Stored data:
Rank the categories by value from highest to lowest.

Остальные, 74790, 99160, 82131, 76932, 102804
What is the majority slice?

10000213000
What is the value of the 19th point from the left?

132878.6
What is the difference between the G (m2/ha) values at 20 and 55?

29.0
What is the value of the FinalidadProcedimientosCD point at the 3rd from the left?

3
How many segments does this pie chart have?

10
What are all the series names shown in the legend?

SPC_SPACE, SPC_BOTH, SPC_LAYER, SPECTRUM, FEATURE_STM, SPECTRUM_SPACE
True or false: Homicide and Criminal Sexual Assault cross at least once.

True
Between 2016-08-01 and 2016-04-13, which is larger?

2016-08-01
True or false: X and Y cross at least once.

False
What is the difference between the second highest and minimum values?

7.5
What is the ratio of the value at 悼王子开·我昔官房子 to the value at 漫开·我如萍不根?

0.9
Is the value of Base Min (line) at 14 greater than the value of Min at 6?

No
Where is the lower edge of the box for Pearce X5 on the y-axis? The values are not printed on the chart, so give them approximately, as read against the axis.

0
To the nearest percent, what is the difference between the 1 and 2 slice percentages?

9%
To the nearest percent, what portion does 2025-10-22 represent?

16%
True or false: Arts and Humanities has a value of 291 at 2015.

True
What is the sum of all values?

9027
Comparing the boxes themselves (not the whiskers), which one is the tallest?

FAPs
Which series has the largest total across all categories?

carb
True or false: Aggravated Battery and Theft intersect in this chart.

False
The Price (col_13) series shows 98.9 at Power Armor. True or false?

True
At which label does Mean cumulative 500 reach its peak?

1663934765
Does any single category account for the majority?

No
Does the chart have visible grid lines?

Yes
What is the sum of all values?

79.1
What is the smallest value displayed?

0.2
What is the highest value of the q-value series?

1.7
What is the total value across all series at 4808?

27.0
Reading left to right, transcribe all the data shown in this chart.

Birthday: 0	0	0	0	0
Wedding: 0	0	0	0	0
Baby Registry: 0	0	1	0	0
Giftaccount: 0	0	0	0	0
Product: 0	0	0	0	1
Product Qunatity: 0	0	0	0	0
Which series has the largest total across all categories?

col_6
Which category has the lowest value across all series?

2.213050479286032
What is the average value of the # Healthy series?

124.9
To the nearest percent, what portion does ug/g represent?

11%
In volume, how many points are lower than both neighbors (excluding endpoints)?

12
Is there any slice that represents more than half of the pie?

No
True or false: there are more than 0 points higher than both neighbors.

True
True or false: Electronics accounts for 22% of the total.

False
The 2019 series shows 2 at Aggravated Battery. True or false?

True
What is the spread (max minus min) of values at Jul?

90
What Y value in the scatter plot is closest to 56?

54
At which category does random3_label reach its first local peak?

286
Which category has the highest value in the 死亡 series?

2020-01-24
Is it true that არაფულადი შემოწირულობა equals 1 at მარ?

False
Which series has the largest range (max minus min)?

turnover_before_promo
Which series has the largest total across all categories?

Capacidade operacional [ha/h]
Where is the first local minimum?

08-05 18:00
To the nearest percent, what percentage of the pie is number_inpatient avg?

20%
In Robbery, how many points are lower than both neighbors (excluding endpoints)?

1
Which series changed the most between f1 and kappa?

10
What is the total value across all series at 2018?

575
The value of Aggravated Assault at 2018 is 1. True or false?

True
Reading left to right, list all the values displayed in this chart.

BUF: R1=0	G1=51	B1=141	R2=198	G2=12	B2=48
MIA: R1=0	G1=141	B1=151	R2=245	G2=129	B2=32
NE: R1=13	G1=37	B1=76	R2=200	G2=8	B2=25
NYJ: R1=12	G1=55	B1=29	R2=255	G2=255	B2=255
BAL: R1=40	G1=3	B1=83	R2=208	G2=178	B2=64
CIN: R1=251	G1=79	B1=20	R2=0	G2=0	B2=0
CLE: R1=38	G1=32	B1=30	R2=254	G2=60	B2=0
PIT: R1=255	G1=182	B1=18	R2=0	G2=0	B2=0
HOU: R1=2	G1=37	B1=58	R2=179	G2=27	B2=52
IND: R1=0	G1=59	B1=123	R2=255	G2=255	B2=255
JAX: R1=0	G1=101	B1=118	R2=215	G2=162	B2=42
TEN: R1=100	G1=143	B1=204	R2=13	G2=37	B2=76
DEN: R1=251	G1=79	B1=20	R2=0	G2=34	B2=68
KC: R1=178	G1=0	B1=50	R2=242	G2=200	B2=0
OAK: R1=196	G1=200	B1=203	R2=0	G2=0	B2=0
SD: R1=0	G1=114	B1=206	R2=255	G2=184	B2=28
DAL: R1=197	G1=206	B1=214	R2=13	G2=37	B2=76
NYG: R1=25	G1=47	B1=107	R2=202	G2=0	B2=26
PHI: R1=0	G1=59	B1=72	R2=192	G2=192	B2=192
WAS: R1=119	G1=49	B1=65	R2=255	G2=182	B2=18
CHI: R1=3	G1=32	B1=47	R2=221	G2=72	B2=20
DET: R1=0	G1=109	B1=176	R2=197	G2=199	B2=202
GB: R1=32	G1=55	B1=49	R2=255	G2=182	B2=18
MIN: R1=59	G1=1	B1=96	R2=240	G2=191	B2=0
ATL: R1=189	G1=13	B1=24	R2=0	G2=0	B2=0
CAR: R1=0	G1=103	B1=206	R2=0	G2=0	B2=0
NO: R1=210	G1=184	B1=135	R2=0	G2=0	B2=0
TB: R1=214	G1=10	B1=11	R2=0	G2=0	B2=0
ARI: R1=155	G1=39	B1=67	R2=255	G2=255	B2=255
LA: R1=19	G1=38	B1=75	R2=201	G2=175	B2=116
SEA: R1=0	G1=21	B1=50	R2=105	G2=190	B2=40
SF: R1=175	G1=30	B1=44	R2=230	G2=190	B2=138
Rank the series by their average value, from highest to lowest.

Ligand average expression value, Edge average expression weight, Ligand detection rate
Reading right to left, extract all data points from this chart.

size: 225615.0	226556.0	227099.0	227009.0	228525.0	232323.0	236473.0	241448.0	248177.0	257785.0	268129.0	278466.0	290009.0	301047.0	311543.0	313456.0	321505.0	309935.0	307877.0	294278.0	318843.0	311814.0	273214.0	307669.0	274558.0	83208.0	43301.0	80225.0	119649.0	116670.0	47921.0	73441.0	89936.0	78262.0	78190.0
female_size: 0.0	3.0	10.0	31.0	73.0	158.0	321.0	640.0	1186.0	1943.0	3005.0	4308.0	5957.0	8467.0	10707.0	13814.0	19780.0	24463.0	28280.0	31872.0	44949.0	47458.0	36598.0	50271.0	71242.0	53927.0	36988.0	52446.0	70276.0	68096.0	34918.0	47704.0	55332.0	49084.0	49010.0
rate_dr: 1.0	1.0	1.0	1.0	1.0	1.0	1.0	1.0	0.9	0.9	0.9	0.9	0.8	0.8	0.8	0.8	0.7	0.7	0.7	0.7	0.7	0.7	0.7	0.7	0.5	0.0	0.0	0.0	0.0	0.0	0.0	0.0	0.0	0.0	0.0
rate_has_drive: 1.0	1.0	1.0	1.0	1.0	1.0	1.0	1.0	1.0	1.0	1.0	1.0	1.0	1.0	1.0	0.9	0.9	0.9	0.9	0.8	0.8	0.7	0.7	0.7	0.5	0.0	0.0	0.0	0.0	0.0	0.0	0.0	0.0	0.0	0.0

WHAT YOU WILL DO
Repeat every line of the stored data above, character for character.

WRITTEN ANSWER
Rank the categories by value from highest to lowest.

Остальные, 74790, 99160, 82131, 76932, 102804
What is the majority slice?

10000213000
What is the value of the 19th point from the left?

132878.6
What is the difference between the G (m2/ha) values at 20 and 55?

29.0
What is the value of the FinalidadProcedimientosCD point at the 3rd from the left?

3
How many segments does this pie chart have?

10
What are all the series names shown in the legend?

SPC_SPACE, SPC_BOTH, SPC_LAYER, SPECTRUM, FEATURE_STM, SPECTRUM_SPACE
True or false: Homicide and Criminal Sexual Assault cross at least once.

True
Between 2016-08-01 and 2016-04-13, which is larger?

2016-08-01
True or false: X and Y cross at least once.

False
What is the difference between the second highest and minimum values?

7.5
What is the ratio of the value at 悼王子开·我昔官房子 to the value at 漫开·我如萍不根?

0.9
Is the value of Base Min (line) at 14 greater than the value of Min at 6?

No
Where is the lower edge of the box for Pearce X5 on the y-axis? The values are not printed on the chart, so give them approximately, as read against the axis.

0
To the nearest percent, what is the difference between the 1 and 2 slice percentages?

9%
To the nearest percent, what portion does 2025-10-22 represent?

16%
True or false: Arts and Humanities has a value of 291 at 2015.

True
What is the sum of all values?

9027
Comparing the boxes themselves (not the whiskers), which one is the tallest?

FAPs
Which series has the largest total across all categories?

carb
True or false: Aggravated Battery and Theft intersect in this chart.

False
The Price (col_13) series shows 98.9 at Power Armor. True or false?

True
At which label does Mean cumulative 500 reach its peak?

1663934765
Does any single category account for the majority?

No
Does the chart have visible grid lines?

Yes
What is the sum of all values?

79.1
What is the smallest value displayed?

0.2
What is the highest value of the q-value series?

1.7
What is the total value across all series at 4808?

27.0
Reading left to right, transcribe all the data shown in this chart.

Birthday: 0	0	0	0	0
Wedding: 0	0	0	0	0
Baby Registry: 0	0	1	0	0
Giftaccount: 0	0	0	0	0
Product: 0	0	0	0	1
Product Qunatity: 0	0	0	0	0
Which series has the largest total across all categories?

col_6
Which category has the lowest value across all series?

2.213050479286032
What is the average value of the # Healthy series?

124.9
To the nearest percent, what portion does ug/g represent?

11%
In volume, how many points are lower than both neighbors (excluding endpoints)?

12
Is there any slice that represents more than half of the pie?

No
True or false: there are more than 0 points higher than both neighbors.

True
True or false: Electronics accounts for 22% of the total.

False
The 2019 series shows 2 at Aggravated Battery. True or false?

True
What is the spread (max minus min) of values at Jul?

90
What Y value in the scatter plot is closest to 56?

54
At which category does random3_label reach its first local peak?

286
Which category has the highest value in the 死亡 series?

2020-01-24
Is it true that არაფულადი შემოწირულობა equals 1 at მარ?

False
Which series has the largest range (max minus min)?

turnover_before_promo
Which series has the largest total across all categories?

Capacidade operacional [ha/h]
Where is the first local minimum?

08-05 18:00
To the nearest percent, what percentage of the pie is number_inpatient avg?

20%
In Robbery, how many points are lower than both neighbors (excluding endpoints)?

1
Which series changed the most between f1 and kappa?

10
What is the total value across all series at 2018?

575
The value of Aggravated Assault at 2018 is 1. True or false?

True
Reading left to right, list all the values displayed in this chart.

BUF: R1=0	G1=51	B1=141	R2=198	G2=12	B2=48
MIA: R1=0	G1=141	B1=151	R2=245	G2=129	B2=32
NE: R1=13	G1=37	B1=76	R2=200	G2=8	B2=25
NYJ: R1=12	G1=55	B1=29	R2=255	G2=255	B2=255
BAL: R1=40	G1=3	B1=83	R2=208	G2=178	B2=64
CIN: R1=251	G1=79	B1=20	R2=0	G2=0	B2=0
CLE: R1=38	G1=32	B1=30	R2=254	G2=60	B2=0
PIT: R1=255	G1=182	B1=18	R2=0	G2=0	B2=0
HOU: R1=2	G1=37	B1=58	R2=179	G2=27	B2=52
IND: R1=0	G1=59	B1=123	R2=255	G2=255	B2=255
JAX: R1=0	G1=101	B1=118	R2=215	G2=162	B2=42
TEN: R1=100	G1=143	B1=204	R2=13	G2=37	B2=76
DEN: R1=251	G1=79	B1=20	R2=0	G2=34	B2=68
KC: R1=178	G1=0	B1=50	R2=242	G2=200	B2=0
OAK: R1=196	G1=200	B1=203	R2=0	G2=0	B2=0
SD: R1=0	G1=114	B1=206	R2=255	G2=184	B2=28
DAL: R1=197	G1=206	B1=214	R2=13	G2=37	B2=76
NYG: R1=25	G1=47	B1=107	R2=202	G2=0	B2=26
PHI: R1=0	G1=59	B1=72	R2=192	G2=192	B2=192
WAS: R1=119	G1=49	B1=65	R2=255	G2=182	B2=18
CHI: R1=3	G1=32	B1=47	R2=221	G2=72	B2=20
DET: R1=0	G1=109	B1=176	R2=197	G2=199	B2=202
GB: R1=32	G1=55	B1=49	R2=255	G2=182	B2=18
MIN: R1=59	G1=1	B1=96	R2=240	G2=191	B2=0
ATL: R1=189	G1=13	B1=24	R2=0	G2=0	B2=0
CAR: R1=0	G1=103	B1=206	R2=0	G2=0	B2=0
NO: R1=210	G1=184	B1=135	R2=0	G2=0	B2=0
TB: R1=214	G1=10	B1=11	R2=0	G2=0	B2=0
ARI: R1=155	G1=39	B1=67	R2=255	G2=255	B2=255
LA: R1=19	G1=38	B1=75	R2=201	G2=175	B2=116
SEA: R1=0	G1=21	B1=50	R2=105	G2=190	B2=40
SF: R1=175	G1=30	B1=44	R2=230	G2=190	B2=138
Rank the series by their average value, from highest to lowest.

Ligand average expression value, Edge average expression weight, Ligand detection rate
Reading right to left, extract all data points from this chart.

size: 225615.0	226556.0	227099.0	227009.0	228525.0	232323.0	236473.0	241448.0	248177.0	257785.0	268129.0	278466.0	290009.0	301047.0	311543.0	313456.0	321505.0	309935.0	307877.0	294278.0	318843.0	311814.0	273214.0	307669.0	274558.0	83208.0	43301.0	80225.0	119649.0	116670.0	47921.0	73441.0	89936.0	78262.0	78190.0
female_size: 0.0	3.0	10.0	31.0	73.0	158.0	321.0	640.0	1186.0	1943.0	3005.0	4308.0	5957.0	8467.0	10707.0	13814.0	19780.0	24463.0	28280.0	31872.0	44949.0	47458.0	36598.0	50271.0	71242.0	53927.0	36988.0	52446.0	70276.0	68096.0	34918.0	47704.0	55332.0	49084.0	49010.0
rate_dr: 1.0	1.0	1.0	1.0	1.0	1.0	1.0	1.0	0.9	0.9	0.9	0.9	0.8	0.8	0.8	0.8	0.7	0.7	0.7	0.7	0.7	0.7	0.7	0.7	0.5	0.0	0.0	0.0	0.0	0.0	0.0	0.0	0.0	0.0	0.0
rate_has_drive: 1.0	1.0	1.0	1.0	1.0	1.0	1.0	1.0	1.0	1.0	1.0	1.0	1.0	1.0	1.0	0.9	0.9	0.9	0.9	0.8	0.8	0.7	0.7	0.7	0.5	0.0	0.0	0.0	0.0	0.0	0.0	0.0	0.0	0.0	0.0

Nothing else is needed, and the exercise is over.